Başbakan Tayyip Erdoğan'ın DTP'yle görüşmesi, geldiğimiz aşamada önemli bir adım olarak görülebilir.
Uzun süredir 'askıda' bekleyen bu görüşmenin, neden bu kadar geciktiği üzerinde pekçok değerlendirme yapılabilir. Ancak şu aşamada bu anlamsız. En azından atılan adımların pratikte nasıl sonuçlar üreteceğini beklemek daha doğru olur.
***
DTP'nin 'etnik' temele oturan siyaset anlayışının sorunu çözmek bir yana, daha da tırmandırdığını hep birlikte yaşadık. Onun için Erdoğan'ın DTP'yle yaptığı görüşmenin sonuçlarını dikkatle izlemek gerekiyor.
Çünkü Erdoğan'ın yıllardır ortaya koyduğu siyasi söylem, etnik temelli ya da kimliği merkeze alan siyaseti reddediyordu. DTP heyetine de aynı siyasi mesajı verdiğini tahmin ediyorum.
***
Şu nokta önemli. Gerek devletin kurumları, gerekse de süreci planlayan hükümet, çözüm konusunda hem tüm iddialı kurum ya da kişilerin önüne geçmiş görünüyor. O bakımdan Kürtleri siyasi olarak temsil iddiasında olan herkes, bir anlamda bu sürece dahil olmak zorunda. En azından engel oluşturan yaklaşımlar sergilemekten kaçınmalı.
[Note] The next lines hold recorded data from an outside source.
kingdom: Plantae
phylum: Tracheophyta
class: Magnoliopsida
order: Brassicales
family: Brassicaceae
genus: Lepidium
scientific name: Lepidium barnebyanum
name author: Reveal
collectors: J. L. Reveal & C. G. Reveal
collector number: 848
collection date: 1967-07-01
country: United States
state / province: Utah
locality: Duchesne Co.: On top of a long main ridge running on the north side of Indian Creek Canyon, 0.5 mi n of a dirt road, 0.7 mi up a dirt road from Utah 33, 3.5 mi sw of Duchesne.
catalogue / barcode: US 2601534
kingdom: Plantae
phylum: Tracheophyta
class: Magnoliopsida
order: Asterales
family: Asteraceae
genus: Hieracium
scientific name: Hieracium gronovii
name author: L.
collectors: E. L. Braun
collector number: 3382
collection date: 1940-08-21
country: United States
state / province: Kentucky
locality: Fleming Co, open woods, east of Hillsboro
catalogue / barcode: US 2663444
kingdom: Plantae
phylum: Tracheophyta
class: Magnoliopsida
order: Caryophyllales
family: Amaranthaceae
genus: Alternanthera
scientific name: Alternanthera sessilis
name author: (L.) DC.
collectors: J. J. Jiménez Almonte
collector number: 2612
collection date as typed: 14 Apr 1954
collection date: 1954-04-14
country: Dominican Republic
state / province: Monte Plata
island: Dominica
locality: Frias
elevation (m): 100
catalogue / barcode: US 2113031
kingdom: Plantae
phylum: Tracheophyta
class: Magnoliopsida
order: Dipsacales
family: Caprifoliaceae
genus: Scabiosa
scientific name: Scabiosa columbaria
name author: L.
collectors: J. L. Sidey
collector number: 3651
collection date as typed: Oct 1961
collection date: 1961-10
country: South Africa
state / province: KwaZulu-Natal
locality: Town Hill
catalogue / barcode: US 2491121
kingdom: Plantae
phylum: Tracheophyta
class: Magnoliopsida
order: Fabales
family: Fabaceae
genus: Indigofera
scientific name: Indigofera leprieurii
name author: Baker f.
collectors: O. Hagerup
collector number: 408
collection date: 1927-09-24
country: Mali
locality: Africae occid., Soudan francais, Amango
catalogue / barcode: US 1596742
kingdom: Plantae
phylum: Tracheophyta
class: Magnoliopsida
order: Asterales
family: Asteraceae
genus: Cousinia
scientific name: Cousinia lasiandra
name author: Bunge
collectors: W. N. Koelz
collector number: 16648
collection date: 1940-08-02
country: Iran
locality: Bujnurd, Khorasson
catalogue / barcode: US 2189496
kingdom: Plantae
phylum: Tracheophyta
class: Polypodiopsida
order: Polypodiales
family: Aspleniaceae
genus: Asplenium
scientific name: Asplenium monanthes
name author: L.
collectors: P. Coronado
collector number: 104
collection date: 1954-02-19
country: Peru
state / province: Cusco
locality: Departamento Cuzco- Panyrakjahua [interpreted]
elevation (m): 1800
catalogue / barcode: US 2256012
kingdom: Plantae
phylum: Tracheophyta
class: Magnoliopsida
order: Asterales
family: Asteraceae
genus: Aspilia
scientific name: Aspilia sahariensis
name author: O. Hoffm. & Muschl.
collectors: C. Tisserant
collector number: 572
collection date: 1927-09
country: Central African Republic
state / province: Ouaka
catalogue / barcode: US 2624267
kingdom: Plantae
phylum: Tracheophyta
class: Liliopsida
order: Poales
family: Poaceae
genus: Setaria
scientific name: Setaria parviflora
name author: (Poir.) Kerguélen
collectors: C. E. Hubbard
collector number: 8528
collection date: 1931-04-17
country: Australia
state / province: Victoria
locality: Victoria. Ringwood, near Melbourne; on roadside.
AK Parti hükümetinin, Öcalan'la eşzamanlı bir çözüm arayışında olduğunu düşünenler, ciddi bir yanılgı içindeler. Kuşkusuz hükümet ve onunla uyum içinde çalışan ilgili kurumlar, örgütün süreci nasıl gördüğünü, Öcalan'ın ne yapmaya çalıştığını dikkatle ve yakından izliyor. Ancak sorunun aktörlerini dikkate almakla, pazarlık yapmak birbirinden çok farklı yaklaşımlar.
Yazık ki MHP yeni bir 'devlet aklı' ile yönetilen sürece katkı sağlamak yerine, olup biteni gündelik siyasi hesaplara tahvil eden bir üslubu tercih ediyor. Hatırlayın; Öcalan'la ilgili idam tartışmalarında iktidar ortağı olan ve bir anlamda Türkiye'nin sağduyusunun galip
gelmesine katkı sağlayan Devlet Bahçeli, ardından meydanlarda hükümete 'ip atma'yı tercih etti.
MHP liderinin son zamanlarda tansiyonu yükselten açıklamaları, Kürt Çalıştayı'na getirdiği '12 kötü adam' yakıştırması, belki de Türkiye'nin bu sorunun çözümüne ne kadar yakın olduğunu gösteriyor.
***
Kuşkusuz hükümetin böylesine el yakan bir sorunu cesaretle ele alması, siyaseten riskler taşıyor. Oy hesabı yapan bir siyasi iktidar için hayli mayınlı bir arazide ilerliyor.
Muhalefetin, özellikle de MHP'nin bu boşluğu Türkiye'nin belli bölgelerinde nasıl sessizce örgütlediğini kısmen 29 Mart seçimlerinde gördük. Şimdi, toplumu 'iktidar ülkeyi bölüyor' mesajıyla daha büyük korku tünellerine çekmeye çalışıyor.
***
DTP'nin PKK parantezinden çıkması elbette zor. Ancak siyaset anlayışlarının fayda sağlamadığını, çözüme giden yolda çaba göstermek yerine, statükoyla bütünleştiklerini geç de olsa görmeleri herkesin yararına olacak.
Kürt sorununun çözümü için girdiğimiz viraj, herkes için ciddi bir sınav olacak. Galiba en fazla kendisini gözden geçirmesi gerekenler, siyaseten Kürtleri temsil iddiasında olanlar.
***
Erdoğan, görüşmeden önceki 'Sizi PKK ile aynı kefeye koymuyoruz' sözleriyle, DTP'ye 'Her sorun meşru siyasi zeminde ele alınmalı. Ancak o takdirde çözüm bulunabilir' mesajı verdi.
Türkiye'nin aradığı çözüm de bu. Önünde arkasında terör ya da şiddet gibi unsurların yeralmadığı her düşünce muhatap bulabilir, kendisini ifade edebilir. Etmeli de.
Bu yolun açılması için DTP'ye büyük sorumluluk düşüyor.